Brief — Exactly the lines from the one with "Figura 1. Freq(cid:252)Œncia" through the end of the data below must be set down, and no pictures with them.
=== Given data ===
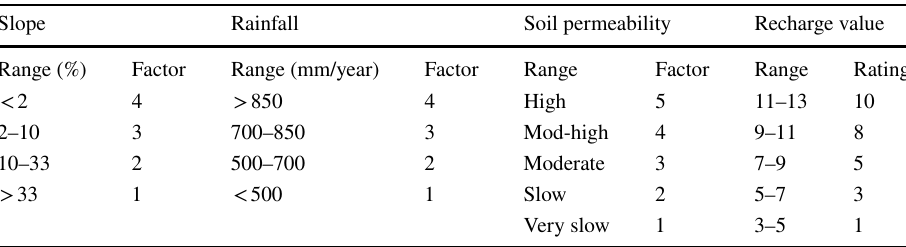
according to Piscopo method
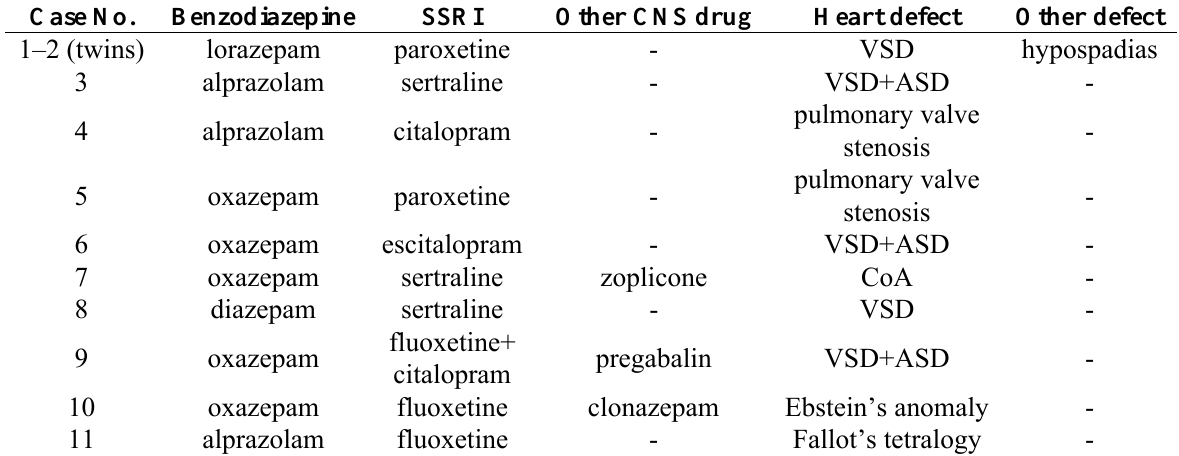
Table 43. Eleven cases with cardiovascular defects after maternal use of benzodiazepines and SSRI. Case No.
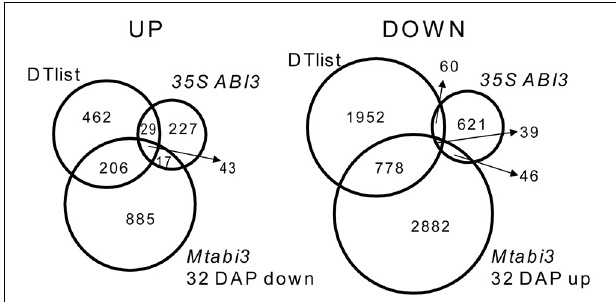
FIGURE 5 | Venn diagram identifying DT transcripts related to ABSCISIC ACID 3 (ABI3 ) of Medicago truncatula . Transcripts that were identified in the DT-UP or DT-DOWN lists were compared to those that are differentially expressed in Mtabi3 seeds at 32 DAP compared to wild type seeds ( Mtabi3 32 DAP) and to those that are differentially expressed upon ectopic expression of MtABI3 in hairy roots compared to control. Transcript levels were considered significant when P < 0 . 01 and − 1 > Mlog2 >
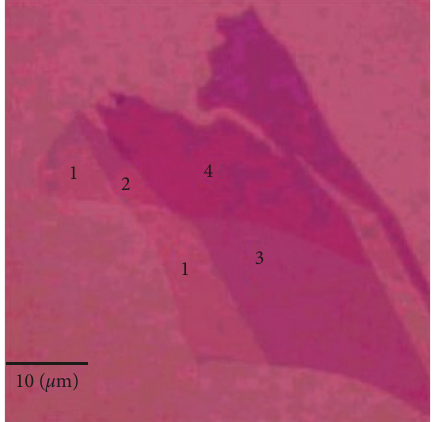
Figure 7: Multilayer graphene optical image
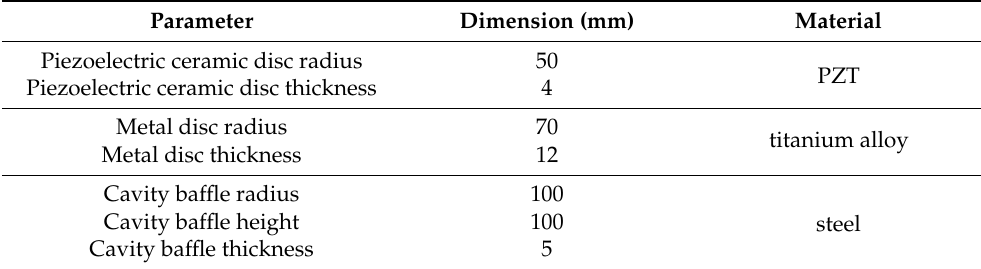
Table 1. Structural parameters of the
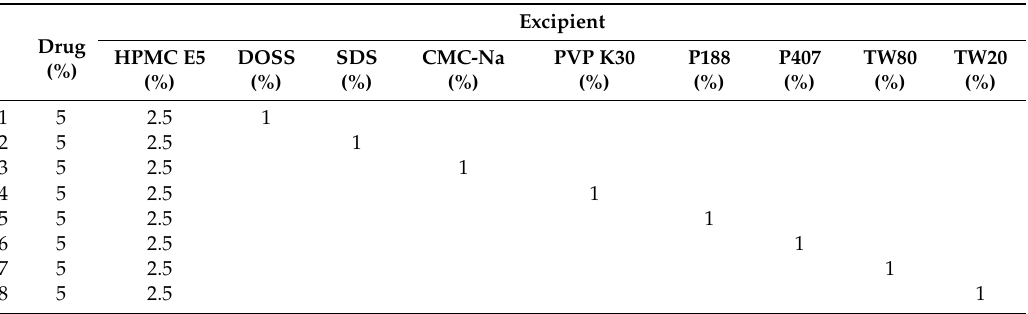
Table 3. Composition of the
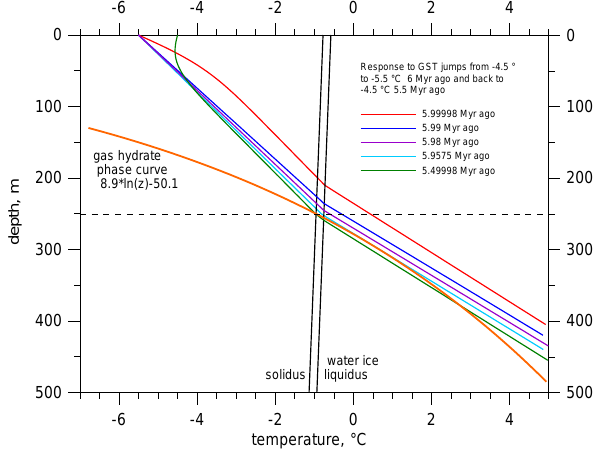
Fig. 6. Case 2 model transient temperature-depth profiles illustrating the response to cooling the GST from -4.5 °C to -5.5 °C at 6 Myr ago (and to all previous GST history since 14 Myr ago) followed by a warming back to -4.5 °C 5.5 Myr ago.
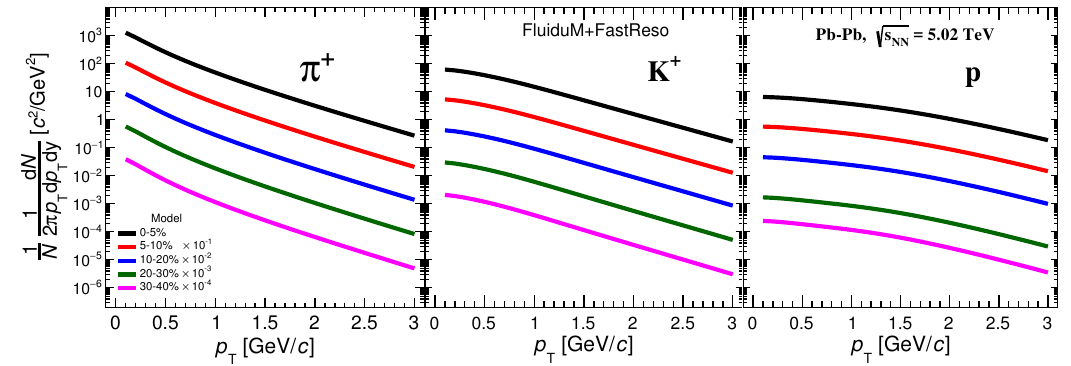
Figure 7 . Predictions for the p T -di(cid:11)erential spectra of pions (left panel), kaons (middle panel) and p protons (right panel) in Pb-Pb collisions at s NN = 5.02 TeV, in (cid:12)ve centrality classes.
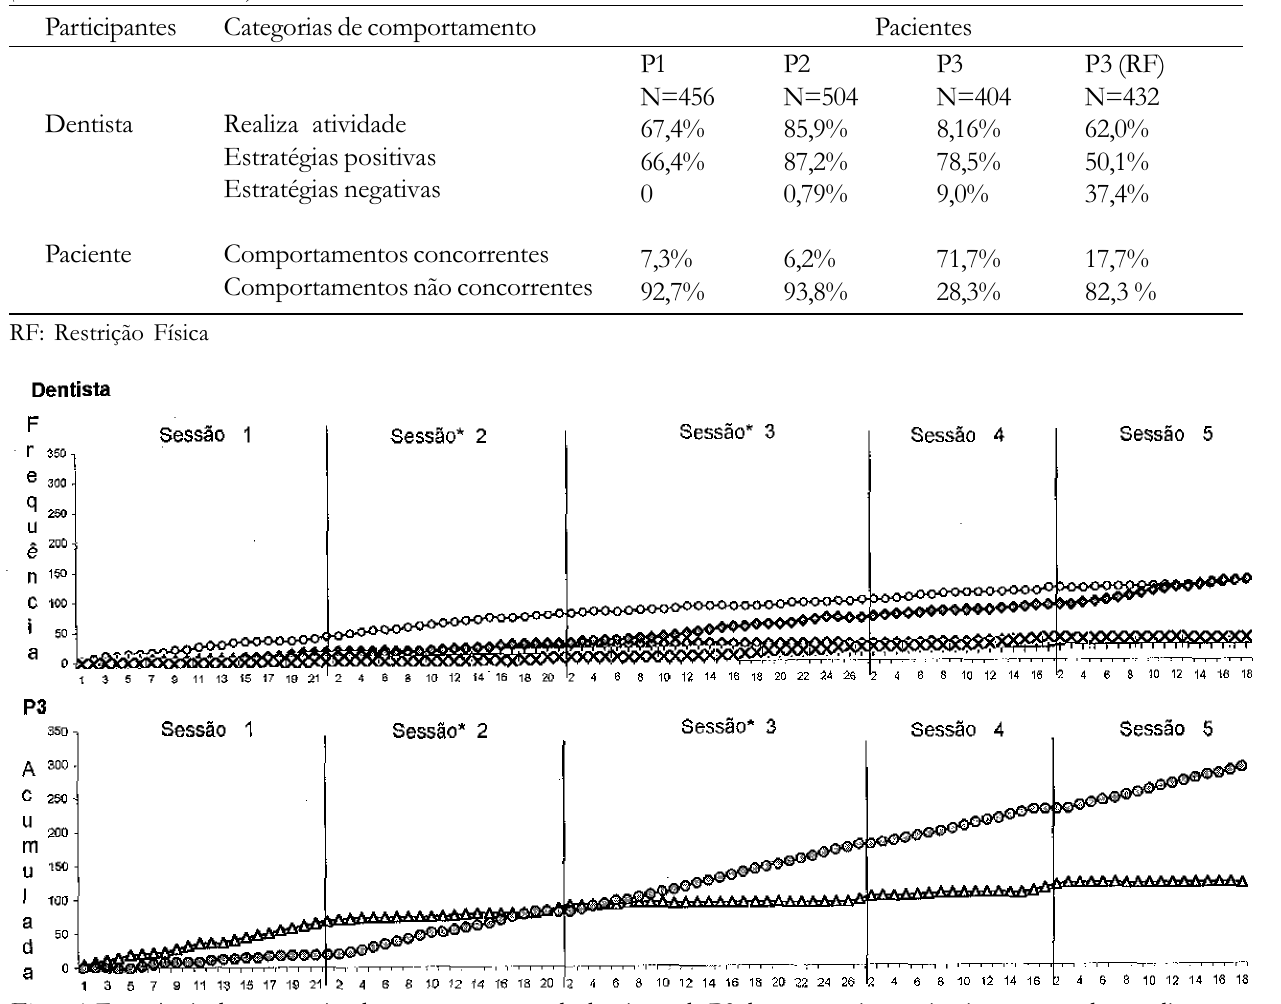
Figura 1. Freq(cid:252)Œncia das categorias de comportamento da dentista e de P3 durante as cinco primeiras sessıes de atendimento. As categorias do dentista foram: Realiza Atividade, Dire(cid:231)ªo, Tranq(cid:252)iliza(cid:231)ªo, Distra(cid:231)ªo, Persuasªo e Puni(cid:231)ªo Verbal. Em rela- (cid:231)ªo a P3 as categorias foram: Colabora(cid:231)ªo e Nªo Colabora(cid:231)ªo. Nas sessıes com aster(cid:237)scos a crian(cid:231)a tinha recebido 0,3mg de Diazepam por Kg de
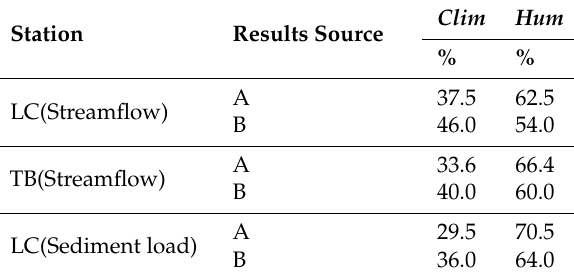
Table 7. Comparison with previous research.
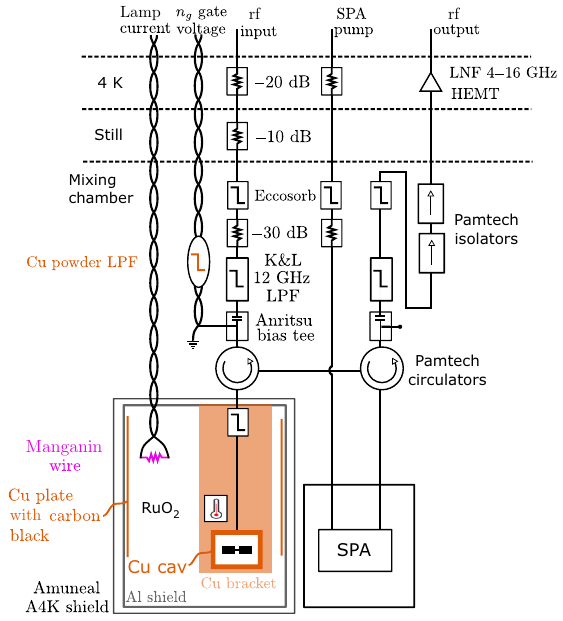
FIG. 11. The cryogenic measurement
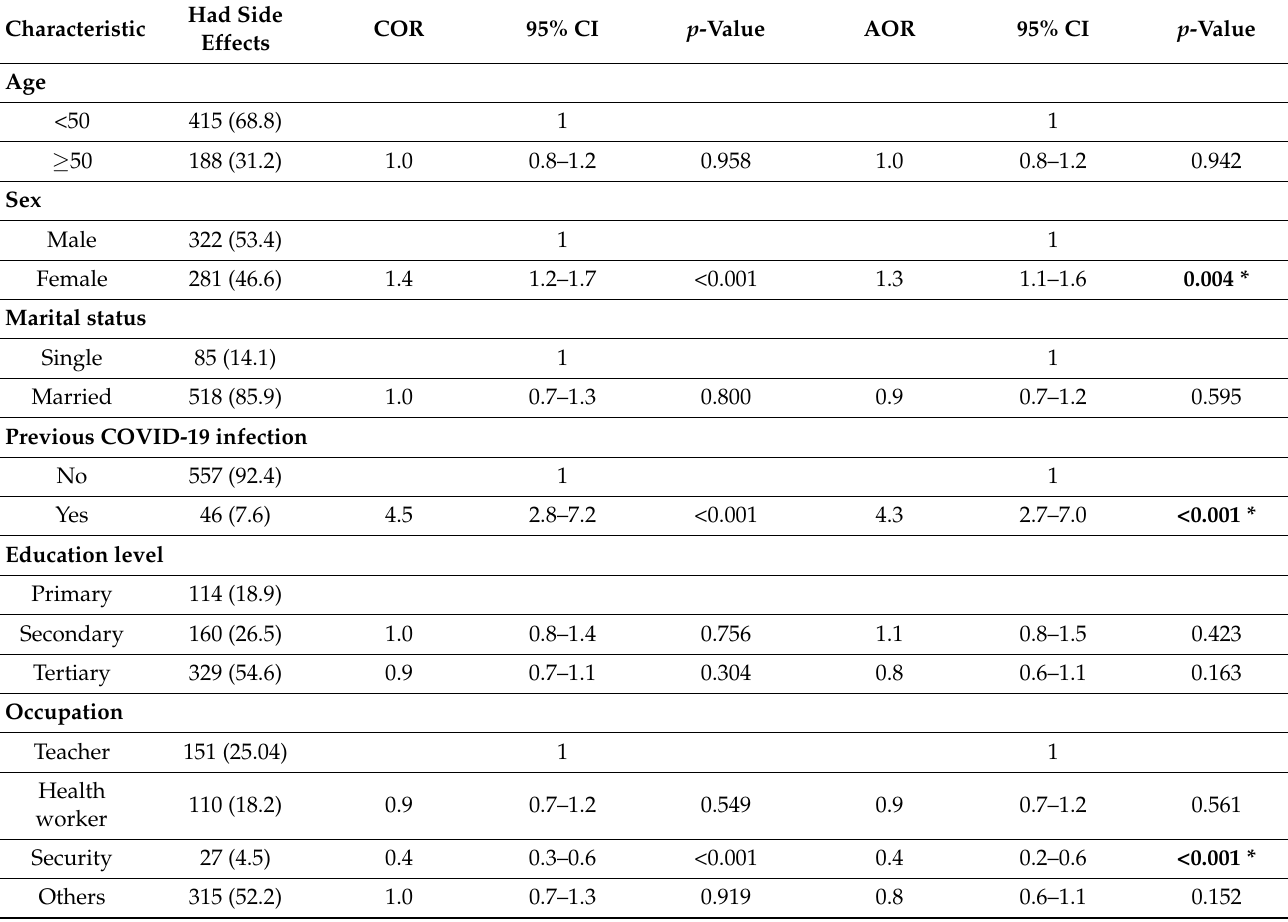
Table 5. Factors associated with experiencing side-effects of Oxford/AstraZeneca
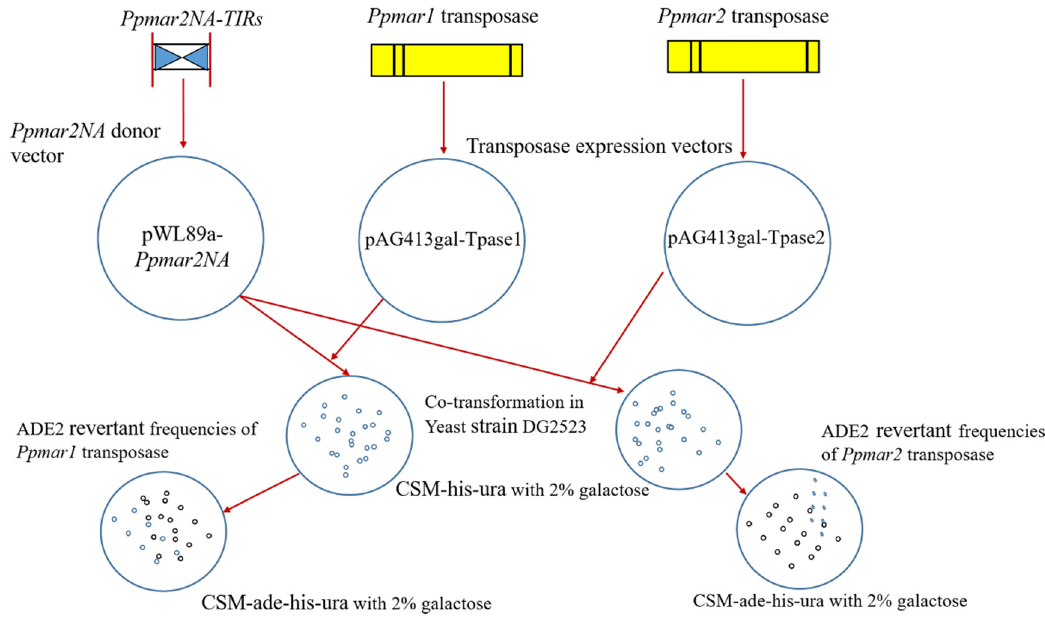
Figure 7. The vector constructs and workflow of Ppmar2NA -TIRs transposition assay in yeast cells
===
Solution to this task —
Figura 1. Freq(cid:252)Œncia das categorias de comportamento da dentista e de P3 durante as cinco primeiras sessıes de atendimento. As categorias do dentista foram: Realiza Atividade, Dire(cid:231)ªo, Tranq(cid:252)iliza(cid:231)ªo, Distra(cid:231)ªo, Persuasªo e Puni(cid:231)ªo Verbal. Em rela- (cid:231)ªo a P3 as categorias foram: Colabora(cid:231)ªo e Nªo Colabora(cid:231)ªo. Nas sessıes com aster(cid:237)scos a crian(cid:231)a tinha recebido 0,3mg de Diazepam por Kg de
Table 7. Comparison with previous research.
FIG. 11. The cryogenic measurement
Table 5. Factors associated with experiencing side-effects of Oxford/AstraZeneca
Figure 7. The vector constructs and workflow of Ppmar2NA -TIRs transposition assay in yeast cells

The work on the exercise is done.